In subsequent conferences a great many further topics were discussed. These included: (1) the difficulties the resident staff had in presenting their cases to the senior staff; (2) the senior staff’s supervision of the therapy done by the residents; (3) the whole area of the administrative management of patients and its effect upon therapeutic progress; (4) the financial situation of the patient and the meaning of this both therapeutically and administratively; and (5) the practical and emotional needs of ward personnel and residents which had to be satisfied in order for them to function effectively in the hospital.
During all four phases of the collective disturbance outlined in this chapter, affective communication between the various role groups was maintained, but the lines of cognitive communication were at first broken, then re-formed rather strangely in the period of paired role group response, and only finally re-established during the period of restitution.
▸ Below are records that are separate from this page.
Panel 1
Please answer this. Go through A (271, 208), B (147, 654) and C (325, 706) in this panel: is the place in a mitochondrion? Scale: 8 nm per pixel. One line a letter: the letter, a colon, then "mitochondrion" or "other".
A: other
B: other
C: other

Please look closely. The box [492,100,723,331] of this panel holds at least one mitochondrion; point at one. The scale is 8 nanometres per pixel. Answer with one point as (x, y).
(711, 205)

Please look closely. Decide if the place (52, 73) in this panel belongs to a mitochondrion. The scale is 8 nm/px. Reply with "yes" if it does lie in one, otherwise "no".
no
Thus the covert emotional structure of the hospital was operative throughout the three-months’ cycle that included the acute period of the open collective disturbance, but the spread of emotions in the system was not supported by the effective operation of the overt social structure, which was fractured and twisted in many ways before it returned to normalcy.
The process referred to here as a collective disturbance is not necessarily bad, and, in fact, much good can come of it. A hospital (or any other organization for work) which did not have some rhythm in its activities would not be a good hospital, it would be a dead one. The opposite is also obviously true – the ups and downs in everyday life can reach too great proportions for adequate functioning. In between a state of extreme oscillation and one of dead calm there is much to be learned from such processes and many ways in which they can be put to use for truly therapeutic ends.
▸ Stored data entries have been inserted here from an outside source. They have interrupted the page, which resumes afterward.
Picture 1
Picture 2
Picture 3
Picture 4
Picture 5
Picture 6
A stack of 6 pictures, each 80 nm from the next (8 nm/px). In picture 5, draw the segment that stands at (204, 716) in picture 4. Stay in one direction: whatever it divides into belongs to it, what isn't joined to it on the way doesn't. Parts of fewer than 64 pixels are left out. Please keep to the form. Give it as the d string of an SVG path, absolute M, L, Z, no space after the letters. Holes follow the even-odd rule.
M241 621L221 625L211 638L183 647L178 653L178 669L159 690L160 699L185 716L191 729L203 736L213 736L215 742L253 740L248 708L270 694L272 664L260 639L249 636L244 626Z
Rapaport (1956)…indicates that “these tension states need not be seen as antitherapeutic and therefore categorically to be avoided. On the contrary, they may have therapeutic value”. He proposes the term ‘sociotherapy” for the activities associated with the didactic, beneficial resolution of these tension states. Concerning this he says: “The resolution of a hidden staff conflict might alleviate a patient’s disturbance and thus be beneficial but it would only become sociotherapeutic if it were done to the accompaniment of an analysis of the patterned personal significance of the development and alleviation of discordant relationships for those concerned.
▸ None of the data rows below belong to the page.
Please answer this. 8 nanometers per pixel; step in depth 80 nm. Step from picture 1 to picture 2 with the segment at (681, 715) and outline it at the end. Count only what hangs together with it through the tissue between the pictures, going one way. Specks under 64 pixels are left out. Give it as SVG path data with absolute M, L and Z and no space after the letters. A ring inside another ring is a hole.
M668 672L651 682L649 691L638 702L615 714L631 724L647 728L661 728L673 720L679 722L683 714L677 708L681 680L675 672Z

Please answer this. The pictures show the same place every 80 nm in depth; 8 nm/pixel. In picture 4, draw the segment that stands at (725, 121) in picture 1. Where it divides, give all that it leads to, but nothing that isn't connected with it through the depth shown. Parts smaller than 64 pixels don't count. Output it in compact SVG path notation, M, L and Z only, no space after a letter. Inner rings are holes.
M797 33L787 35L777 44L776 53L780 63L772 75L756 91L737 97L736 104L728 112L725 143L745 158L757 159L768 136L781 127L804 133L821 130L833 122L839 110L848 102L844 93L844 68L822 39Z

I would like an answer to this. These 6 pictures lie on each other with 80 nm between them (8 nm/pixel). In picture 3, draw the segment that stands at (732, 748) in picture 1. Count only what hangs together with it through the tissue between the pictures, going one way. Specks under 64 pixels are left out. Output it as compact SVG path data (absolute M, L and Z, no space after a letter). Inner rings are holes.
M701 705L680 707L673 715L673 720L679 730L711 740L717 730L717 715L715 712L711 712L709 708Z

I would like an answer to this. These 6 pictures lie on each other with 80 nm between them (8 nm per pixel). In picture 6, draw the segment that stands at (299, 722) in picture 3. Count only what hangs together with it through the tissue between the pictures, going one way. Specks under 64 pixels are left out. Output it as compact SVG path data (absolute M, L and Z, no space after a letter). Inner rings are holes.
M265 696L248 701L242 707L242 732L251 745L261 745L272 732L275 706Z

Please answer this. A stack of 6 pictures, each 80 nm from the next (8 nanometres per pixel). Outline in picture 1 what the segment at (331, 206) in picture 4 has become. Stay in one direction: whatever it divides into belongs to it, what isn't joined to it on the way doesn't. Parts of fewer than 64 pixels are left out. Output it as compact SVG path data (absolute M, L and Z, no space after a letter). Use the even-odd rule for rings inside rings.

The conclusion would appear to be that rather than attempting to do away with the processes that make up a collective disturbance (at bottom an impossible task because of the nature of both staff and patients as human beings), what is needed is the development of methods for studying the covert emotional structure in its relation to the overt social structure with the goal of first coming to some understanding and then perhaps bringing about changes in both.
References
1. Stanton, A.H. and M.S. Schwartz, The Mental Hospital: A Study of Institutional Participation in Psychiatric Illness and Treatment. 1954, New York: Basic Books.
2. Caudill, W., The Psychiatric Hospital as a Small Society. 1958, Cambridge, MA: Harvard University Press.